Commenting on full Senate vote for Chuck Hagel’s nomination for US defense secretary, Senate Majority Leader Harry Reid said on Thursday morning, “It is tragic that they have decided to filibuster this qualified nominee. This isn’t high school getting ready for a football game, or some play being produced at a high school, in less than two hours, our country will be without a secretary of defense.”
Last time a senator was rejected for defense secretary was in 1989, when the Texas Senator John Towers’ nomination was stopped by a vote of 53 (against) and 47 (in favor); the difference was—it was not a filibuster but straight party line vote.
There were grueling five weeks of testimony and debate amidst strong accusations of extensive womanizing, heavy drinking, and substantial charges of conflict-of-interest for the ex-senator. In contrast Chuck Hagel came out like a perfectly deserving candidate after his testimony. The reason Republicans are holding up Hagle’s nomination is that they want to receive specific intelligence about the Benghazi attack, intelligence that Harry Reid claims he has already provided, and of course which has no relevance with Hagel’s nomination.
Now, going back to Reid’s school game comment—he didn’t really think that the Republicans should have treated it as high school football game—I ask, really?
I thought this Mitch McConnell-led Senate had always treated affairs of congress as high school football game! If not, how is it that the first term of Obama had seen nearly 400 filibusters?
And just think of it—Chuck Hagel—a former Republican Senator received only four votes from the Republicans while all Democrats supported him. Do you see anything wrong with this picture? To me this tells all about the current US politics. It tells what is wrong with our politics. Morals, scruples, principles have no values, it’s all matter of posturing for the benefit of the vested interest groups.

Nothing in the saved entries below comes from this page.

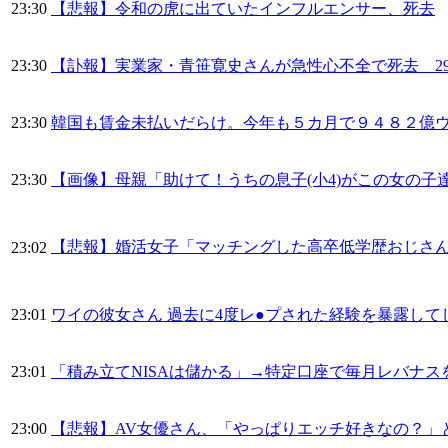
23:30
【悲報】令和の虎に出ていたインフルエンサー、死去
23:30
【訃報】実業家・青笹寛史さんが急性心不全で死去 2
23:30
韓国も賃金未払いだらけ。今年も５カ月で９４８２億
23:30
【画像】母親「助けて！うちの息子(小4)がこの女の子
【悲報】婚活女子「マッチングした高卒低学歴おじさ
23:02
23:01
ワイの彼女さん 過去に4度レ●プされた経験を暴露して
23:01
「積み立てNISAは儲かる」→特定口座で毎月レバナス
23:00
【悲報】AV女優さん、「やっぱりエッチ好きなの？」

But if the Democrats are in this situation today, they have none but themselves to blame for it. At the beginning of this new senate session they had the opportunity to do away with the archaic filibuster rule and establish a policy of majority rule, which is the fundamental bedrock of modern democracy, but they did not.
Why?
The US never had democracy, what it has is plutocracy, where minority nobility wields overwhelming power over the commoners, the class of the peasants. The Electoral College, the filibuster rule, the highly politicized judiciary, they all are to protect the interest of the royal class.

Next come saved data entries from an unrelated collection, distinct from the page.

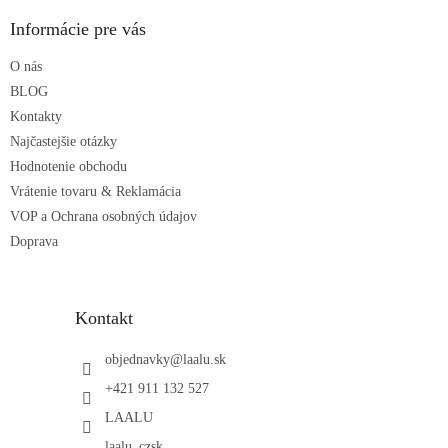
p
ä
Informácie pre vás
t
O nás
i
e
BLOG
Kontakty
Najčastejšie otázky
Hodnotenie obchodu
Vrátenie tovaru & Reklamácia
VOP a Ochrana osobných údajov
Doprava
Kontakt
objednavky
@
laalu.sk
+421 911 132 527
LAALU
laalu_czsk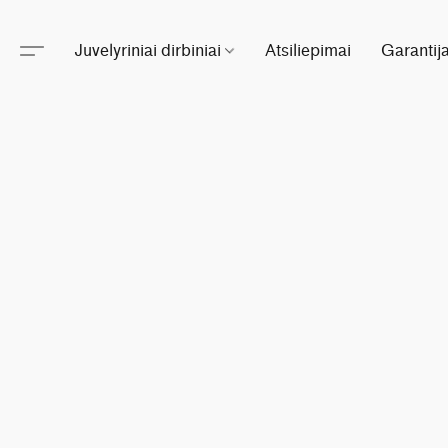
Juvelyriniai dirbiniai
Atsiliepimai
Garantij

The two-party system in the US presents a sham democracy where the political circus is only to con the ordinary masses, giving them false hope that the political power could be changed through regular elections. Failure to reform the filibuster process clearly demonstrates that both the Democratic and the Republican party are beholden to this two-party system and they do not want any major reform. They want to perpetuate their benefit from the rigged current system. If 99 percent of present Republican politicians are servants of the military-industrial complex, of which the great Republican president Eisenhower had warned us many years ago, the overwhelming number of Democratic politicians are the same.
Until money is removed from US elections through electoral reforms, things will not get better.